После тренировки мы плюхнулись в фонтан, наскоро растерлись, а затем наперегонки понеслись с Фиддалом на плац перед корпусом. Невозмутимый комендант поглядывал на помощников, которые крутились около солнечного гномона и отбивали колоколом время. Вначале били три удара, потом два, а перед самым построением раздавался резкий, как точка в конце предложения, удар колокола. Те, кто приходил после него, считались опоздавшими и лишались завтрака. Из нас, «почетных учеников», не опаздывал никто. А вот многие местные построение и завтрак пропускали. Такое положение вещей коменданта, мягко говоря, не устраивало. Но его власти за пределами школы недоставало, чтобы прижучить сынков влиятельных родителей. А вот для нас с Фиддалом опоздание смерти подобно. После утренней отработки борцовских приемов мы были голодны настолько, что за завтрак могли и прибить. Прибить и съесть.
– Понимаешь, – шепнул Федя, – отец велел каждый выходной домой возвращаться. А то мама недовольна будет. Ты же сам слышал, если комендант разрешение не подпишет – то из ворот имения без этой бумаги не выпустят! А если я хоть раз опоздаю или попадусь еще на чем-нибудь – то он бумагу ни в жизнь не подпишет. Вот я вчера с вами к Булгуне в подвал и не пошел. Я не трус, понимаешь?
– Понимаю, – ответил я. – У нас в горах так говорят: веревка крепка повивкой, а человек – родными. Семья – это очень важно. Я понимаю, Федя.
– Вот, – повеселел Фиддал. И спросил: – Сегодня же очередь Юрки в комнате наказаний сидеть? К нему тоже пойдете?
– Вряд ли, – покачал головой я. – Это Булгуню ни за что посадили…

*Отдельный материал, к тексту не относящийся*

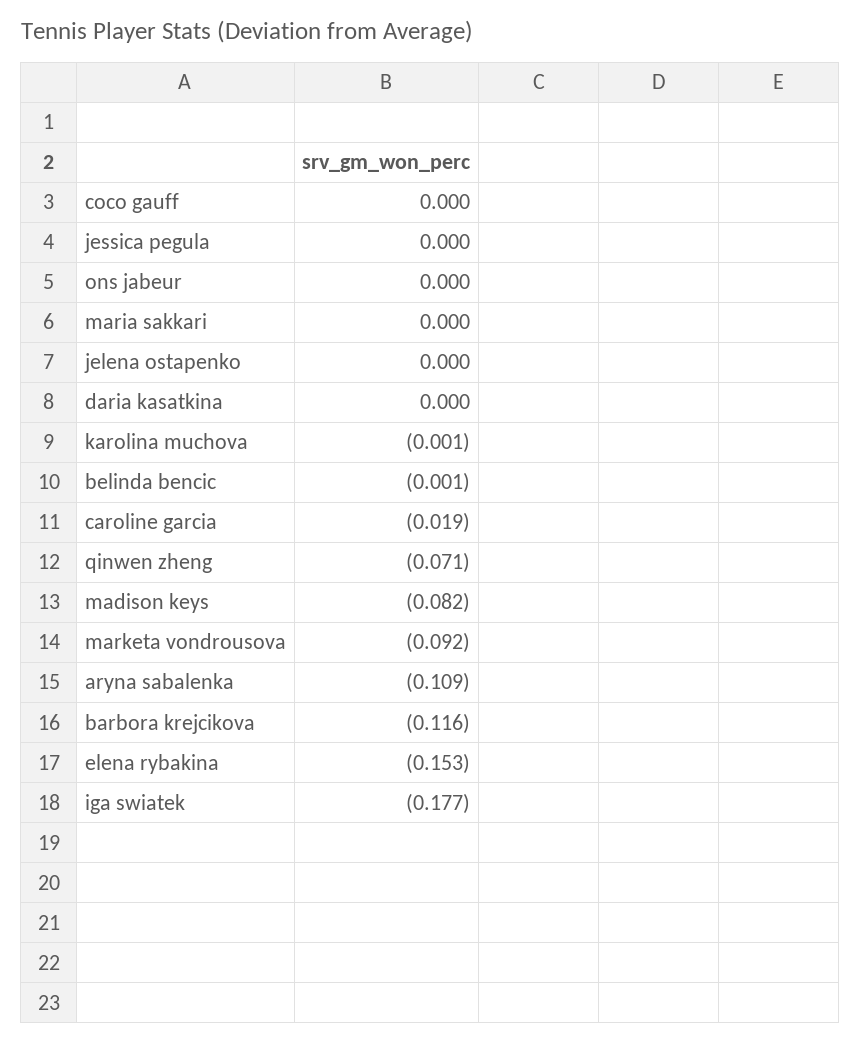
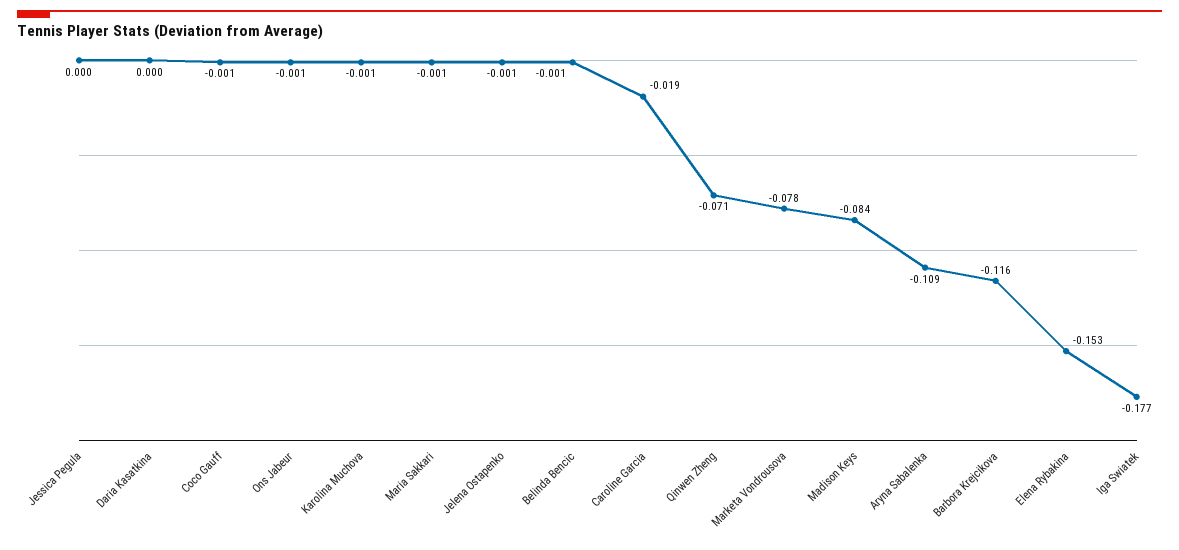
coco gauff: 0 -> -0.001
ons jabeur: 0 -> -0.001
maria sakkari: 0 -> -0.001
jelena ostapenko: 0 -> -0.001
madison keys: -0.082 -> -0.084
marketa vondrousova: -0.092 -> -0.078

К нам подбежали приятели. Колокол пробил два раза.
– Привет! – крикнул я. – Юркхи, тут Федя спрашивает: к тебе пробиваться в комнату наказаний?
– Нет, – белозубо оскалился степняк. – Я за обедом горбушку спрячу, чтоб голодным не сидеть. А глазастой стены я не боюсь! Сын хана Йурая ничего не боится. – И он горделиво осанился.

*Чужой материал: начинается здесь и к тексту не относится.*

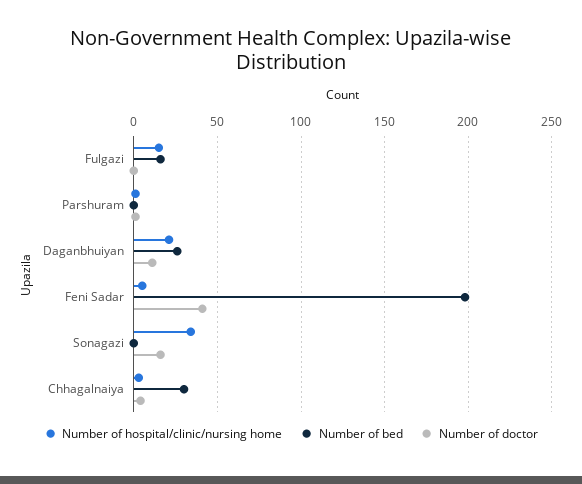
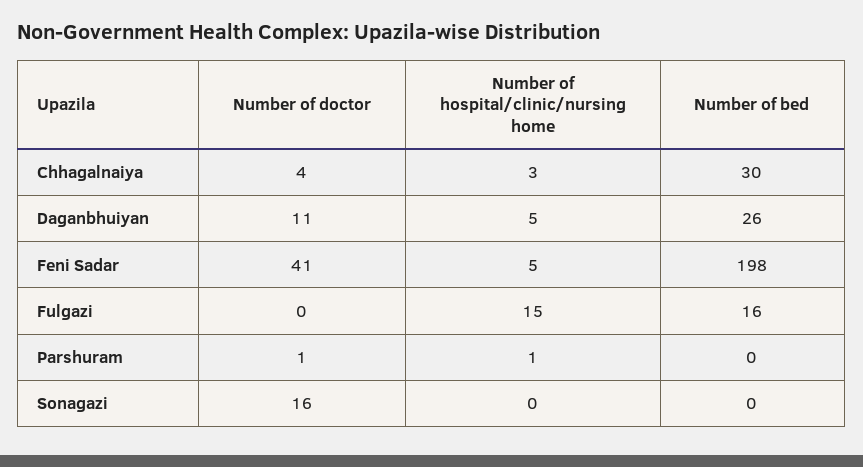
Number of hospital/clinic/nursing home, Daganbhuiyan: 20 -> 5
Number of hospital/clinic/nursing home, Sonagazi: 35 -> 0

После дядькиных тренировок с учебными ножами, после утренней борцовской подготовки проводимые комендантом занятия казались откровенно скучными. Бег, бег и еще раз бег. Бег кругом по плацу, бег с поднятыми руками, бег приставным шагом, бег в полуприседе… Потом метание камней и дротиков, прыжки. Впрочем, мальчишеская энергия била ключом, и я был рад отвлечься от тревожных прилипчивых мыслей о грядущей войне.

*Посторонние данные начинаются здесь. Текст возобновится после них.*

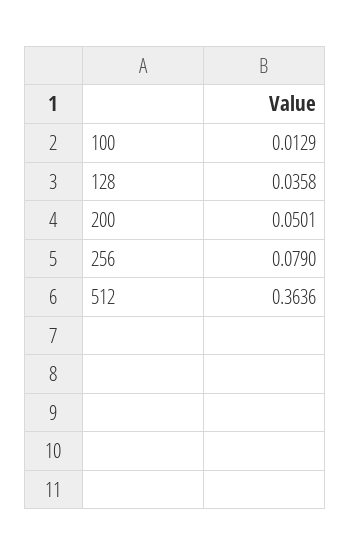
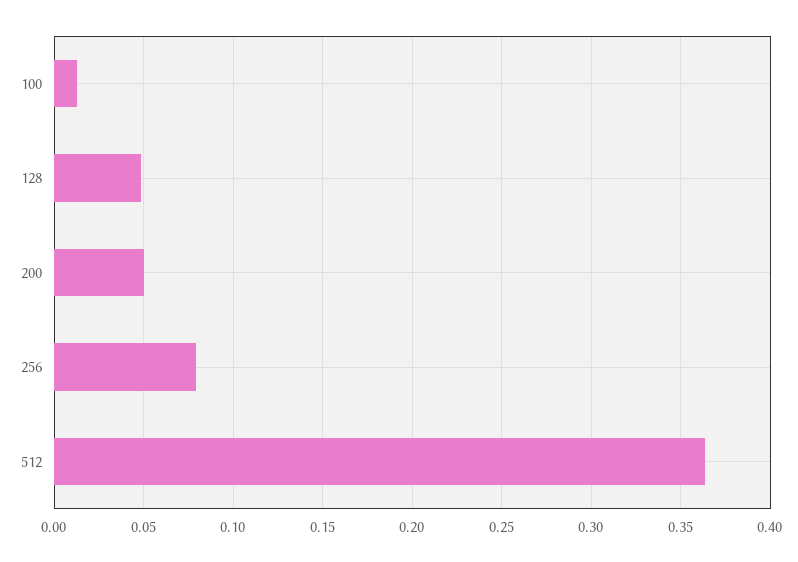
128: 0.0358 -> 0.05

На уроках Либурха вновь пришел черед книги Эндира. Ученики уселись за широкий стол перед низенькой кафедрой-постаментом Либурха. А я расположился в своем укромном уголке у окна.
«Книга эта есть плод моих многолетних мыслей и придумок, направленных только на одно – как избавиться от губительной опеки Империи. Давняя история Оловянного острова расскажет каждому, кто имеет глаза и уши и готов увидеть и услышать, что Империя есть лев, убивающий и пожирающий любого, кого он сочтет добычей».